Filter on the word "published": copy each matching line from the listing below.
::::::::::
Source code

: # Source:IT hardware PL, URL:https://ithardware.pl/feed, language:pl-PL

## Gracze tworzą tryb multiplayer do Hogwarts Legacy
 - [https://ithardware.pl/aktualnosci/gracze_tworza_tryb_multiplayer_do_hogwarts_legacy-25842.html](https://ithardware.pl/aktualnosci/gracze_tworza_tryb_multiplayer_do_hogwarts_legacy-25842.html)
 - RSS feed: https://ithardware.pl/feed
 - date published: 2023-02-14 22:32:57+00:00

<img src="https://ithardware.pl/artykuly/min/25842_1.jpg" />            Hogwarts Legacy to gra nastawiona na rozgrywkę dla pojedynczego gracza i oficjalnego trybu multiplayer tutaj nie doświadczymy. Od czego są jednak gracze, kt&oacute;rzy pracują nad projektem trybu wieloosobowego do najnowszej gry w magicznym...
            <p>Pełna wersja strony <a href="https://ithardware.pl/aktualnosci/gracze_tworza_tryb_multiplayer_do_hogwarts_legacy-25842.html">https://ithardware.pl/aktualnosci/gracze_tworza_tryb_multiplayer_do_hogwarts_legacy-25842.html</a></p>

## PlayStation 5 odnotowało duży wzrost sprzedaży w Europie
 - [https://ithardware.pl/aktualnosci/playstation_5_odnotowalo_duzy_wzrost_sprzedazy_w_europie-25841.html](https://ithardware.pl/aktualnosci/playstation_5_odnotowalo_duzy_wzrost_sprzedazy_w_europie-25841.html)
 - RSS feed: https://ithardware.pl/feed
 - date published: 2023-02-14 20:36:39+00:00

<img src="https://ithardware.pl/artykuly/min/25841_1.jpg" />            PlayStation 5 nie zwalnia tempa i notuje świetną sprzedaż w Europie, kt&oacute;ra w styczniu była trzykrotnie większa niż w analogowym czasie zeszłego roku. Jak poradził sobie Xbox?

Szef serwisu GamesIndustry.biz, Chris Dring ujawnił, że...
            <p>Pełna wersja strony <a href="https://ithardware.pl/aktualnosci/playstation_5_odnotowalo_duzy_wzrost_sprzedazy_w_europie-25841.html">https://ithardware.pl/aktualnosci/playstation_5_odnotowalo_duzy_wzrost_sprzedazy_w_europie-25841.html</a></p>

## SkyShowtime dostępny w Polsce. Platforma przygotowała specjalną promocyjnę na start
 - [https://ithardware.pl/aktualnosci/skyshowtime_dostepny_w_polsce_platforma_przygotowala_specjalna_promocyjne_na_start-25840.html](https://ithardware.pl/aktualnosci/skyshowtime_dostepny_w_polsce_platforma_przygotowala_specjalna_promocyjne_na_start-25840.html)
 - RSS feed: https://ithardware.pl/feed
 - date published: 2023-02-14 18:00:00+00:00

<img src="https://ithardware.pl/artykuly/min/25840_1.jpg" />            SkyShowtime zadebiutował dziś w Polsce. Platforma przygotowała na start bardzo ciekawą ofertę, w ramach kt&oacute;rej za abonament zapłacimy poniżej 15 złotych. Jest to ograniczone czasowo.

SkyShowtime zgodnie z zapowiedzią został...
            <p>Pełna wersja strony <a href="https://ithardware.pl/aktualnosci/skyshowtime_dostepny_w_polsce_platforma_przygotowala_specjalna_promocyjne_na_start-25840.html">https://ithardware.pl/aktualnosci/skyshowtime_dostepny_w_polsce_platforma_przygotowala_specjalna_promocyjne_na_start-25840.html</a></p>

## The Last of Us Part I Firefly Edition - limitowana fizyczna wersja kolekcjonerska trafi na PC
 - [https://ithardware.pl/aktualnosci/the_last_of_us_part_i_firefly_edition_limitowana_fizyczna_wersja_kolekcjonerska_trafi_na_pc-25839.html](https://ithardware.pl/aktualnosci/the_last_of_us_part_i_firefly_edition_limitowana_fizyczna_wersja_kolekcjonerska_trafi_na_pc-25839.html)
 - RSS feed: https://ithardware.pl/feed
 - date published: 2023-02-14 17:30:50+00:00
::::::::::
## SOLUTION:
 - date published: 2023-02-14 22:32:57+00:00
 - date published: 2023-02-14 20:36:39+00:00
 - date published: 2023-02-14 18:00:00+00:00
 - date published: 2023-02-14 17:30:50+00:00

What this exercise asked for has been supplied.